Biała Podl.: Próbował uniknąć odpowiedzialności porzucając skradzione przedmioty
Za kradzież produktów wartości niemal 1 tysiąca złotych odpowie 44-letni mieszkaniec Białej Podlaskiej. Mężczyzna próbował uniknąć odpowiedzialności porzucając skradziony towar. Amator cudzego mienia został zatrzymany przez bialskich mundurowych. Mężczyzna usłyszał już zarzut i przyznał się do winy. O jego dalszym losie zadecyduje sąd. Za popełnione czyny grozi kara do 5 lat pozbawienia wolności.

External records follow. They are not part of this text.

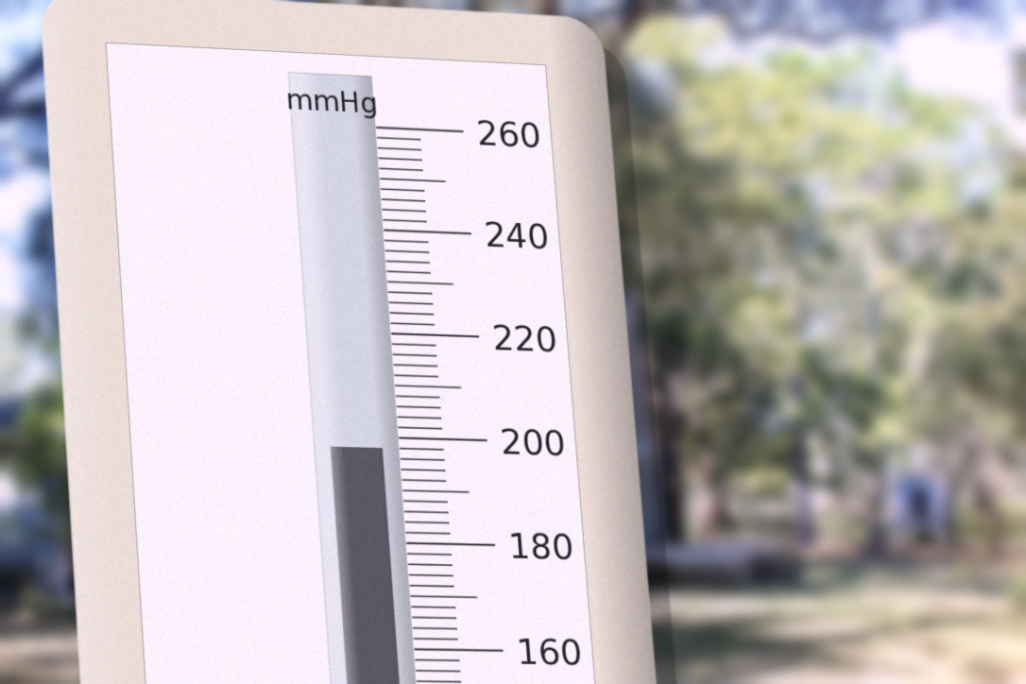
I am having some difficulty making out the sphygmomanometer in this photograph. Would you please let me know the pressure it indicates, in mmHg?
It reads 198 mmHg
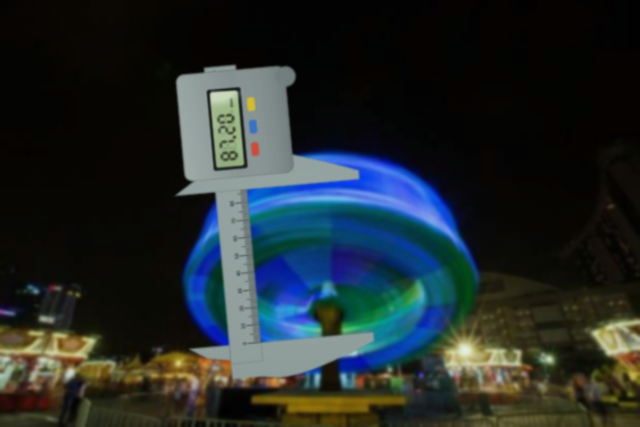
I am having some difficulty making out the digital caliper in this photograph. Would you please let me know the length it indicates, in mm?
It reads 87.20 mm
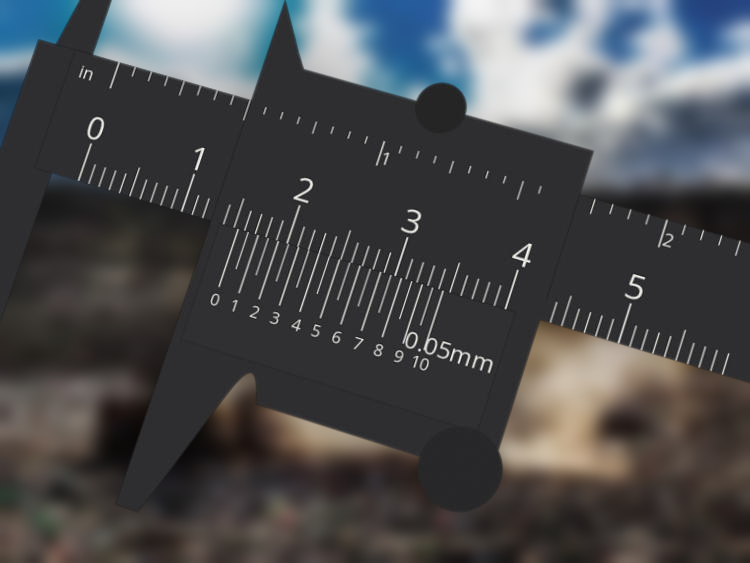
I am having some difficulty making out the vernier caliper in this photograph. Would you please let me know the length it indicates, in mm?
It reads 15.4 mm
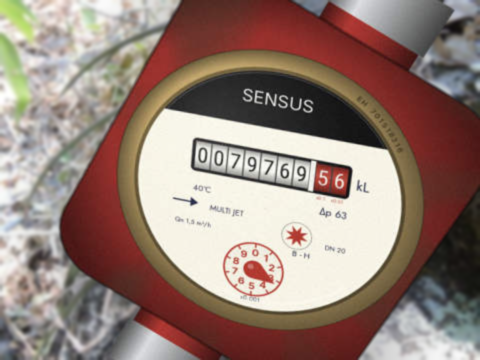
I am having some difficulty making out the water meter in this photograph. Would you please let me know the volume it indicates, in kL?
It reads 79769.563 kL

Do zdarzenia doszło w piątkowe popołudnie na terenie Białej Podlaskiej. Dyżurny bialskiej komendy powiadomiony został o kradzieży do jakiej doszło w jednym z marketów. Z relacji zgłaszającego wynikało, że sprawca uciekł z miejsca zdarzenia. Na miejsce natychmiast skierowane zostały patrole policji.
Funkcjonariusze potwierdzili zgłoszenie. Ustalili, że jeden z pracowników zwrócił uwagę na klienta robiącego zakupy. W pewnym momencie mężczyzna z koszykiem pełnym różnych produktów stanął przy drzwiach wejściowych, a gdy te otworzyły się skorzystał z okazji by opuścić sklep, nie uiszczając rachunku za posiadane towary.
Kiedy pracownik wybiegł za „amatorem cudzego mienia” ten twierdził, że zapłacił za zakupy, nie chciał też powrócić do sklepu. W tym czasie do sprawcy podeszła jego znajoma, z którą odszedł z miejsca zdarzenia. Chcąc uniknąć odpowiedzialności pozostawił koszyk ze skradzionymi produktami. Łupem sprawcy padły artykuły spożywcze i przemysłowe. Nie pogardził też markowym alkoholem. Wartość przedmiotów wyceniona została na kwotę niemal tysięcy złotych.
Dzielnicowi, którzy wykonywali czynności w tej sprawie, między innymi dzięki informacjom świadków ustalili, w którą stronę oddalił się sprawca. Funkcjonariusze ustalili też personalia mężczyzny podejrzewanego o kradzież. Okazało się, że jest to 44-letni mieszkaniec Białej Podlaskiej. Mężczyzna został zatrzymany do wyjaśnienia. W rozmowie z mundurowymi przyznał się do kradzieży twierdząc, że nie miał pieniędzy, więc opuścił sklep bez płacenia za wybrany towar.
44-latek usłyszał już zarzut i przyznał się do winy. O jego dalszym losie zadecyduje sąd. Za popełnione czyny grozi kara do 5 lat pozbawienia wolności.